The "I Waited Two Decades For This?" Award:
Mario & Sonic at the Olympic Games
Since I was but a lad I imagined pitting Mario against Sonic. Back then, Nintendo fans and Sega fans were bitter enemies who would constantly fight about who would win. After almost 20 years, Sonic and Mario finally faced off...at the Olympics. Instead of the knock-down, drag-out fight we all imagined, we have Mario beating Sonic in a foot race because you flailed your arms really fast. Hopefully next year's Super Smash Bros. Brawl will give us the real plumber/hedgehog conflict we've been craving.
The "Most Painful Game Delay" Award:
Metal Gear Solid 4/Super Smash Bros. Brawl (Tie)
Call it Snake's revenge, but two of the most highly anticipated games this year both 1: feature gamings' favorite super-spy and 2: were delayed until next year.

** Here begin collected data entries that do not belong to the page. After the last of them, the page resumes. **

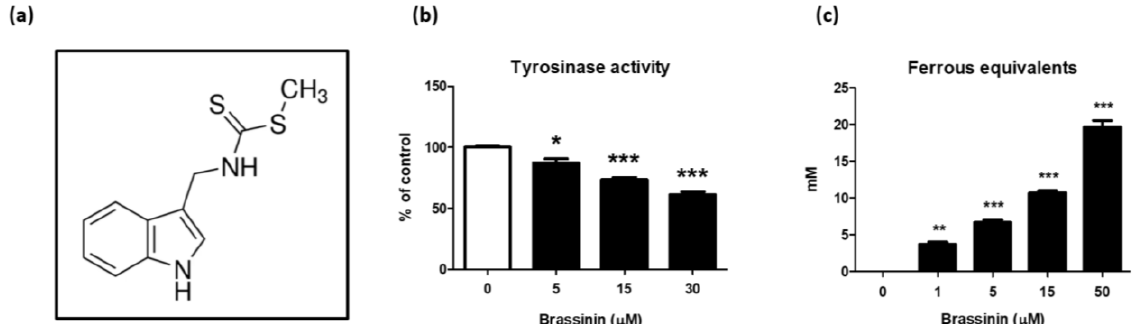
Figure 1. Inhibitory effects of brassinin on mushroom tyrosinase activity and oxidative stress in test tubes. ( a ) The chemical structure of brassinin. ( b ) The tyrosinase inhibitory activity of brassinin was measured in the cell-free system using mushroom tyrosinase as an enzyme and L-tyrosine as a substrate ( n = 3/group). ( c ) The antioxidant activity of brassinin was determined by FRAP assay in a cell-free system ( n = 3/group). Results are presented as a mean ± SEM. * p < 0.05, ** p < 0.01, *** p < 0.001 compared with the non-treated control group.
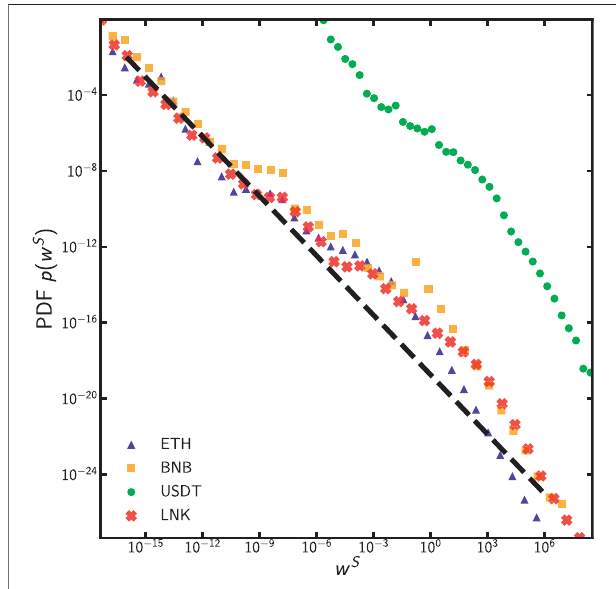
FIGURE 1 | PDF of wealth w S for w S > 0 in various tokens: ETH, BNB, USDT, and LNK. The dashed line ( w − 1 ) is just added for visual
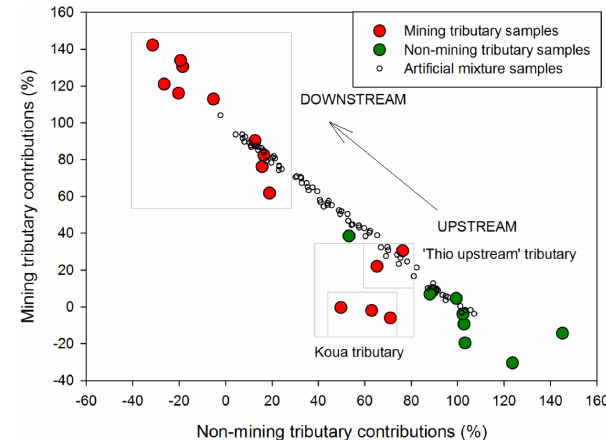
Figure 11. Relative compositions of mining and non-mining sources estimated by the FDVS-PLSR models applied to the indi- vidual source sediment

Whether you want to see Geezer Snake fight giant robots with his high school science teacher mustache or Regular Snake beat Link into a bloody pulp, you're going to have to wait a few more months.
The "Greatest Contribution to the Gaming Zeitgeist (Yes, I Said Zeitgeist)" Award:
I honestly can't explain it, but Steam's trippy but well-crafted physics demo has spawned an unbelievable level of adulation from gamers everywhere. Even weirder, most of said adulation is directed toward an inanimate cube with a heart on it. The Weighted Companion Cube has made its way into countless game nerds, and has spawned cakes, pillows, and even
cries for help Halloween costumes.
The "Broken Controller" Award:
Super Mario Galaxy
Yes, you read that right. Super Mario Galaxy is one of the hardest games this year, or at least presents some of the most frustrating situations you'll encounter. "Beating" the game is easy, since most of the 60 stars you need to fight Bowser can be found with a minimum amount of fuss. If you want to collect all 120 stars and unlock the game's big secret, though, you need to endure some of the most sadistic challenges I've seen in years. If Sweet Sweet Galaxy was enough to make you feel vaguely frustrated, then some of the game's bonus stars will reduce you into a gibbering wreck.
The "I Remember This Genre!" Award:
Zack & Wiki: Quest for Barbaros' Treasure
Take rock. Use rock on plant. Open box. Take key from box. Use key on turtle. Years ago, puzzle-adventure games like this were huge. Zack & Wiki combines your standard Wiimote-jiggling minigames with item-hunting brainteasers that remind me of LucasArts' and Sierra's heydays. It's a good game in its own right, and it gives you a sweet reminder of what "adventure games" used to be.